Latarjet Procedure

Overview

When the shoulder dislocates, the ball (humeral head) slips forward and strikes the front rim of the socket (glenoid). Each dislocation can chip off a sliver of bone. After enough of them, the front of the socket is too worn down for a soft-tissue repair alone to hold. The arc of the socket is simply too shallow to keep the ball from sliding forward again. That is the problem the Latarjet procedure is designed to solve.

A standard repair stitches the torn ligaments back to the worn rim. The Latarjet does more: it moves a piece of bone to the rim instead. That piece is the coracoid, a bony hook at the front of the shoulder blade. The transferred bone rebuilds the missing arc of the socket with real bone. The tendon attached to the coracoid (the conjoint tendon) comes along with it and acts as a living sling. It tightens across the front of the joint just as the arm reaches the old danger position. The result is both a structural fix and a working one. That is why patients with significant bone loss re-dislocate less often after a Latarjet than after a soft-tissue Bankart repair.

How the Procedure Works

We work through the subscapularis, the rotator-cuff muscle that crosses the front of the shoulder. We split it sideways rather than detach it, so the muscle keeps working. Through that split, we pass the coracoid to the front of the socket and fix it with two screws. The bone block must sit flush with the joint surface. A block that stands too high rubs on the ball; one that sits too low fails to extend the arc. The conjoint tendon, now crossing the split muscle, adds a second layer of protection. It tightens just as the arm reaches the overhead, rotated-out position that used to dislocate the shoulder. Two nerves run close to this exposure. Both are identified and protected throughout the operation.
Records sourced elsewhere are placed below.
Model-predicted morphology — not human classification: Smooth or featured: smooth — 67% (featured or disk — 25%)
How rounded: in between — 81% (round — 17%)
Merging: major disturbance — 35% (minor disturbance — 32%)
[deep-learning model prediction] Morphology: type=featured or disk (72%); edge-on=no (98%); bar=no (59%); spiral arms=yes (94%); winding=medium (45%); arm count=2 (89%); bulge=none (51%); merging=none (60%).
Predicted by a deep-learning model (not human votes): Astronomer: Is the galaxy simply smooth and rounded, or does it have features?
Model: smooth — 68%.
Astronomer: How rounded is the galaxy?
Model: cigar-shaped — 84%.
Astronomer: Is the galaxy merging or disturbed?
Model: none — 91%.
When to Consider Latarjet Procedure

We generally offer the Latarjet when your symptoms, your imaging, and a full course of non-surgical care all point the same way. The typical picture includes:

  1. Recurrent dislocation after Bankart repair

    A shoulder that keeps dislocating despite a prior soft-tissue repair.

  2. Significant anterior glenoid bone loss

    Bone loss beyond the point where a Bankart repair alone holds up reliably.
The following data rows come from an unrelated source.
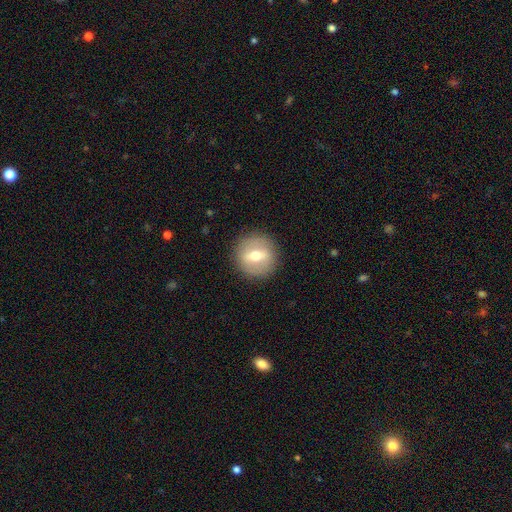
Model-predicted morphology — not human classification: Smooth or featured? featured or disk (52%)
Edge-on disk? no (81%)
Merging? none (89%)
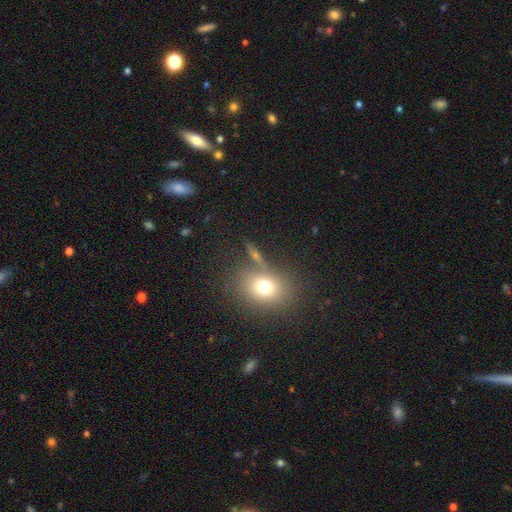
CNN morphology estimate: smooth 60%, featured or disk 21%, star or artifact 19%. Down the decision tree: how rounded — in between (50%); merging — none (70%).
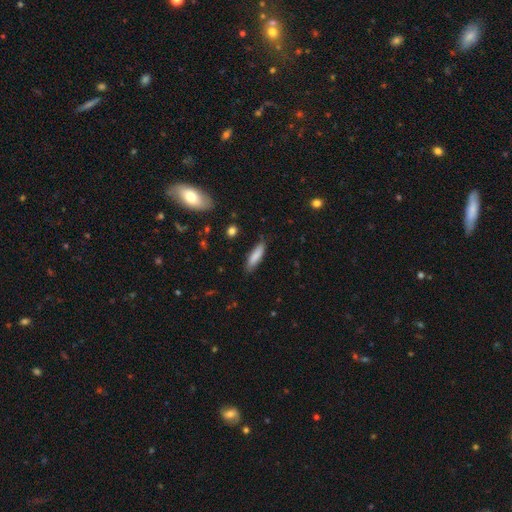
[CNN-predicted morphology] type=smooth (83%); roundness=cigar-shaped (70%); merging=none (81%).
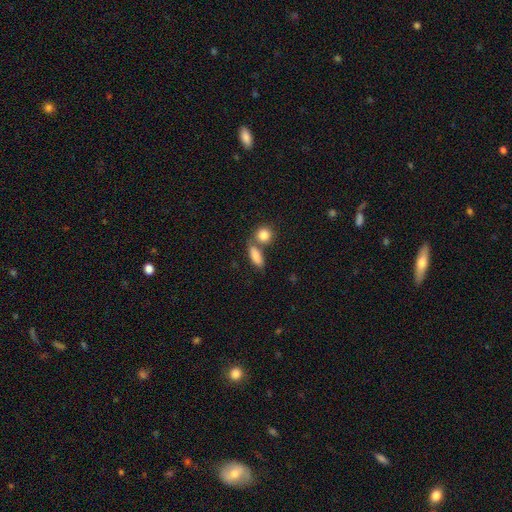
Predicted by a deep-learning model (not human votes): Q: Smooth or featured?
A: smooth (85%); runner-up: featured or disk (8%)
Q: How rounded?
A: in between (72%); runner-up: cigar-shaped (19%)
Q: Merging?
A: none (50%); runner-up: merger (34%)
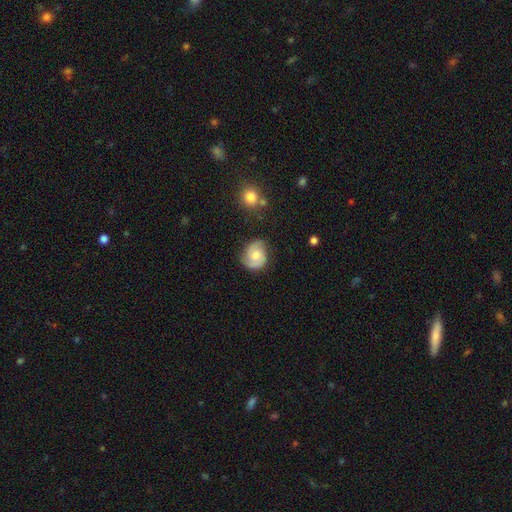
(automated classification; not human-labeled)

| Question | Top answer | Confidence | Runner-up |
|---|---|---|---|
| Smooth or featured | featured or disk | 67% | smooth (26%) |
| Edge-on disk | no | 98% | yes (2%) |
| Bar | no | 62% | weak (33%) |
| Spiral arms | yes | 93% | no (7%) |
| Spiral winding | medium | 47% | tight (35%) |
  3. High re-dislocation risk

    Contact athletes whose sport makes even a small risk of another dislocation unacceptable.

Conditions This Treats

Risks & Why We Still Recommend It

Every operation carries risk. This procedure is offered because the condition, when left untreated, can cause a shoulder that stays unstable, where a soft-tissue repair alone is unlikely to hold and each new dislocation wears away more of the socket. The decision to proceed weighs the risks of surgery against the limitations the condition places on daily function. Surgery does not remove risk; it addresses a problem that is otherwise progressive. Whether it is appropriate is determined for each patient in consultation with the surgeon.

The risks we discuss with you before the Latarjet procedure include:

  • bleeding and infection (the infection rate is slightly higher than for arthroscopic repairs)
  • anesthesia risk
  • graft non-union or resorption of the transferred coracoid
  • hardware irritation that occasionally requires screw removal
  • recurrent instability
  • stiffness (typically loss of external rotation)
  • injury to the musculocutaneous or axillary nerve (rare but specific to this exposure)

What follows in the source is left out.